(SOURCE INFORMATION begins)

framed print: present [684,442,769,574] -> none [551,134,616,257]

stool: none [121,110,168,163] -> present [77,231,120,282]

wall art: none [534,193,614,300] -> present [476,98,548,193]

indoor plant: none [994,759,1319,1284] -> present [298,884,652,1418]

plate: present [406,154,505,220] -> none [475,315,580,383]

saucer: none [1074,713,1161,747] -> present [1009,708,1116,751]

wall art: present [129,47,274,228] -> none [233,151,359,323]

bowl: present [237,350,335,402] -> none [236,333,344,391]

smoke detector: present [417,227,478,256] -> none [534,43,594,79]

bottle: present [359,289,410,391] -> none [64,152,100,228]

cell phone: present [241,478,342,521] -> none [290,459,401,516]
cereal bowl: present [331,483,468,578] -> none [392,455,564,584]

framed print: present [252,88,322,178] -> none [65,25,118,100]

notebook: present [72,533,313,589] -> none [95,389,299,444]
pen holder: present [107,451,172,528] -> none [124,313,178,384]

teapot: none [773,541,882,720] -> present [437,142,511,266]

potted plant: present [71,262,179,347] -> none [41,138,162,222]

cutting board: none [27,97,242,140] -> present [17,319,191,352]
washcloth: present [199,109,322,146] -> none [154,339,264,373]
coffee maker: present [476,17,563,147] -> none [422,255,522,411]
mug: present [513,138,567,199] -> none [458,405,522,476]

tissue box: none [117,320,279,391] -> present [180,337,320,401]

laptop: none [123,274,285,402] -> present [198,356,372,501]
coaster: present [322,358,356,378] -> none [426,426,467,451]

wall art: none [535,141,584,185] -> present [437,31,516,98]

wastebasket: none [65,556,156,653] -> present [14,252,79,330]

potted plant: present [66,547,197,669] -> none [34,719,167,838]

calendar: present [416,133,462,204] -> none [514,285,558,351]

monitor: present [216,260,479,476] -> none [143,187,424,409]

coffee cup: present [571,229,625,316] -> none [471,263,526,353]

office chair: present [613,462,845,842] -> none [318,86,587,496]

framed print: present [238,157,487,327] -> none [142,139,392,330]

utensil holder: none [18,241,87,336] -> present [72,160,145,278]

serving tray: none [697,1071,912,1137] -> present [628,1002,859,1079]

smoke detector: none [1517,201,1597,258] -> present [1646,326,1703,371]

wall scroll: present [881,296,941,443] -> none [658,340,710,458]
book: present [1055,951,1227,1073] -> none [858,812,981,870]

(SOURCE INFORMATION ends)

### BRIEF
In the entries above, find each line with the word "potted" and show it.

### RESULT OF THE EXERCISE
potted plant: present [71,262,179,347] -> none [41,138,162,222]
potted plant: present [66,547,197,669] -> none [34,719,167,838]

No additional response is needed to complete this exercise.